Select Page

By Andy Ives, CFP®, AIF®
IRA Analyst

When the chips are down, the providers hold all the cards. This is true for both IRAs and workplace plans. Ultimately, the IRA custodian (through its custodial form) and retirement plan sponsor (through the plan document) will dictate what a person can and cannot do with his retirement dollars. Prior to sauntering into a local saloon and sitting down at the poker table, be sure to know the rules of the game before asking to be dealt in.

For example, if a deceased IRA owner named both his son and daughter as beneficiaries, the custodian can refuse to allow the children to stretch the inherited IRA RMD payments over their own life expectancies. Additionally, what if the beneficiary son wants to disclaim his portion of the IRA? A custodian does not have to accept disclaimers, either. While the tax code allows for both stretch payments and disclaimers, “house rules” could dictate otherwise. Be sure to verify what is and what is not allowed by reading the IRA custodial form.

The custodial form will cover other factors that might be important to you. What are the default provisions when no beneficiary is named? Will a trust be accepted as a beneficiary? Will your power of attorney be recognized? Is a customized beneficiary form allowed? If it is discovered that your IRA custodian does not permit certain investments, or if the custodian refuses to allow otherwise eligible beneficiaries to stretch payments over their own lifetimes, there is nothing precluding an IRA owner from changing providers. Identify a custodian that meets your needs and request a direct transfer.

Workplace plans like 401(k)s can have similar issues. As an employee and participant in a 401(k), just because you want to defer part of your salary into a Roth doesn’t mean the plan is required to offer a designated Roth account. Not all plans do. In fact, not all plans allow loans, and not all plans allow after-tax contributions. In the Wild West, the law of the plan is the law of the land. Unfortunately, a participant in a 401(k) does not have the flexibility to change providers as easily as an IRA owner does.

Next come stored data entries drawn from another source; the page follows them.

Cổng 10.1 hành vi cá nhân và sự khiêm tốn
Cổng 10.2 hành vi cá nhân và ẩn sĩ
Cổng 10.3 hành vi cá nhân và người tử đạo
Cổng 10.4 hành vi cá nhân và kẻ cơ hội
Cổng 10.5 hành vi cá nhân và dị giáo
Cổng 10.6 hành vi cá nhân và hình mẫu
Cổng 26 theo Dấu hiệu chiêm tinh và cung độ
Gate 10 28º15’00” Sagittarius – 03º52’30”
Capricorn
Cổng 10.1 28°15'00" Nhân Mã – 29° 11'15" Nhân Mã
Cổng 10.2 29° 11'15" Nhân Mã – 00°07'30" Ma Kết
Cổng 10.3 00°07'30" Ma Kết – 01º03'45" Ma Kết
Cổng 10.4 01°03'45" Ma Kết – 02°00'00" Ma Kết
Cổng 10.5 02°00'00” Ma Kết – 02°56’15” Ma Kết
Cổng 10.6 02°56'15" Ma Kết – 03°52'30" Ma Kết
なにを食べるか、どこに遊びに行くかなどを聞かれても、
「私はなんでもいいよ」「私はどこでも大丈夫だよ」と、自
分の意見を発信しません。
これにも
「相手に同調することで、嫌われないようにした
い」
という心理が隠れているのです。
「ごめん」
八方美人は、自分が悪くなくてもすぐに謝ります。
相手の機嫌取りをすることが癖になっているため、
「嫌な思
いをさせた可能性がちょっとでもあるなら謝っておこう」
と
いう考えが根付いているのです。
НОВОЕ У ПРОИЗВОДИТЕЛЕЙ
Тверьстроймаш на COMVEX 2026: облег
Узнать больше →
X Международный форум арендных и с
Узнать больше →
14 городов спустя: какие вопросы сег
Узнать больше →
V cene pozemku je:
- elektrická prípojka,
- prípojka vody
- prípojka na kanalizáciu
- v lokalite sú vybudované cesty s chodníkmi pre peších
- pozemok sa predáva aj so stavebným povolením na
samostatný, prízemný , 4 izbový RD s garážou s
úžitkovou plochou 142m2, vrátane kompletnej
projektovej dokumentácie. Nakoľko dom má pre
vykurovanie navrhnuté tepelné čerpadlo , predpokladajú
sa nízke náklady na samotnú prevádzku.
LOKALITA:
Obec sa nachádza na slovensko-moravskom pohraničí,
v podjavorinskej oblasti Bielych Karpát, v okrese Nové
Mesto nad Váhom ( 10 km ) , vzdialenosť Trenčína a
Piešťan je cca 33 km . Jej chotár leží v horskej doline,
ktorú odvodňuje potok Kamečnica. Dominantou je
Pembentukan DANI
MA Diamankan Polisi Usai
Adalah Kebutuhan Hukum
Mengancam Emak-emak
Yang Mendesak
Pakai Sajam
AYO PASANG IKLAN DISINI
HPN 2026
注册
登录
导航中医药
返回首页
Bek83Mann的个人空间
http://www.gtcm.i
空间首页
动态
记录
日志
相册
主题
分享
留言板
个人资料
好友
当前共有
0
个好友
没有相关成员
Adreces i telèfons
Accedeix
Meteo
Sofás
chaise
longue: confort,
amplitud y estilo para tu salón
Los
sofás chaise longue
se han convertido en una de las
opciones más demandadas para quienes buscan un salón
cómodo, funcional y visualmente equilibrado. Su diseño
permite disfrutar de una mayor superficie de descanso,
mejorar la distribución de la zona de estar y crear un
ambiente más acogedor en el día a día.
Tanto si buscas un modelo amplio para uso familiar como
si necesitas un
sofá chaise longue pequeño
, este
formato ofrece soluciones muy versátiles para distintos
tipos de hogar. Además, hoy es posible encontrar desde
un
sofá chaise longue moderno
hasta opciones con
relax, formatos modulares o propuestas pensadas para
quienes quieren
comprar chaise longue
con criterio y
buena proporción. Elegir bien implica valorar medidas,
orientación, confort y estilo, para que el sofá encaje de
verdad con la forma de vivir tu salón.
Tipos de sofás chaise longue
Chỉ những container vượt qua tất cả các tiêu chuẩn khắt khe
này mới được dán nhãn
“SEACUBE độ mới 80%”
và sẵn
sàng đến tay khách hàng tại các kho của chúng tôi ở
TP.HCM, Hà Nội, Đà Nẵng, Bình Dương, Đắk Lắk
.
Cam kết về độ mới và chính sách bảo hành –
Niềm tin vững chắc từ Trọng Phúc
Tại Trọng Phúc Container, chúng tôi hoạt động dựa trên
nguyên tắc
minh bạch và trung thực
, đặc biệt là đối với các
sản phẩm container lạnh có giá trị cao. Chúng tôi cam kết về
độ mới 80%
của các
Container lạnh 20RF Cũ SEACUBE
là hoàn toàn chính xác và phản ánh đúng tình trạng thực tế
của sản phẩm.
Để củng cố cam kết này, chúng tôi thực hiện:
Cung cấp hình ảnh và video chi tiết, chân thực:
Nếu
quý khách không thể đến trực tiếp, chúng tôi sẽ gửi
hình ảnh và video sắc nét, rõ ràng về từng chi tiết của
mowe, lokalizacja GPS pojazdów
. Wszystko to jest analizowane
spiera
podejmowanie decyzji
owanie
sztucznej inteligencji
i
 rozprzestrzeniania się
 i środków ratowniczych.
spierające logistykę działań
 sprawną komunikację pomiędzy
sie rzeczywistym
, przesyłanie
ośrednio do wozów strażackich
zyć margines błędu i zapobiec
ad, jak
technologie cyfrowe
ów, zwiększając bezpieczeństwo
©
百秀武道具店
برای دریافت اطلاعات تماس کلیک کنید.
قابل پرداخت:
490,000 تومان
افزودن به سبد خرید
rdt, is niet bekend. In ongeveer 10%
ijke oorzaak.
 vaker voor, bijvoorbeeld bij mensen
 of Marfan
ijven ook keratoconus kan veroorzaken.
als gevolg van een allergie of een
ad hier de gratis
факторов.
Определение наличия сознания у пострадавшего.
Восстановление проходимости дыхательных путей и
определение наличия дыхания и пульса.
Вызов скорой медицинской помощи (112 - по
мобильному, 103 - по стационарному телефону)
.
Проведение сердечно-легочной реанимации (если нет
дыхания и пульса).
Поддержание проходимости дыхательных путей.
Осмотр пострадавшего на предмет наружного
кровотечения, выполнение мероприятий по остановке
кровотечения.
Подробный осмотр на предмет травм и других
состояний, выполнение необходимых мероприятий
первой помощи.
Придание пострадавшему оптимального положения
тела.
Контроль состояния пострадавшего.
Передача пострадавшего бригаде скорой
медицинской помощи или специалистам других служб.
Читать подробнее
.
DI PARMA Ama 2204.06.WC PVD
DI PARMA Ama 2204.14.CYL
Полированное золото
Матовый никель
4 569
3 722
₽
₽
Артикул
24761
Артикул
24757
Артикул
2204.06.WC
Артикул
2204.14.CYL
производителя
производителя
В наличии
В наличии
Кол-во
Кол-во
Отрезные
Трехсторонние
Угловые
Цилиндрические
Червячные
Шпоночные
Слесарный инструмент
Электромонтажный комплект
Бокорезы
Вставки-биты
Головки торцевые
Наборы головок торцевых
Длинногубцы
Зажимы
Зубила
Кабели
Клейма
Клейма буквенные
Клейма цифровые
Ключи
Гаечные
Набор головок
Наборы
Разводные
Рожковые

But all is not lost. Circle the wagons! 401(k) plans can be amended. Safe harbors can be added. Loan restrictions can be removed. A good advisor and/or third-party administrator (TPA) can make recommendations to plan sponsors on how to modernize an existing plan to meet the needs of both the plan sponsor and participants.

The design elements within a 401(k) are endless, from eligibility to vesting, from profit sharing to matching. With all the complexities, it’s easy to see why plan sponsors themselves often fail to understand what their own plans allow. As with IRAs, be sure to know what is and what is not permitted within your workplace plan, and keep your sidearm holstered. Fighting a plan sponsor or IRA custodian is more often than not a losing battle.

IRA custodial forms and workplace plan documents may not be page turners, but knowing what information they contain will keep you out of a shootout at the IRA & 401(k) Corral.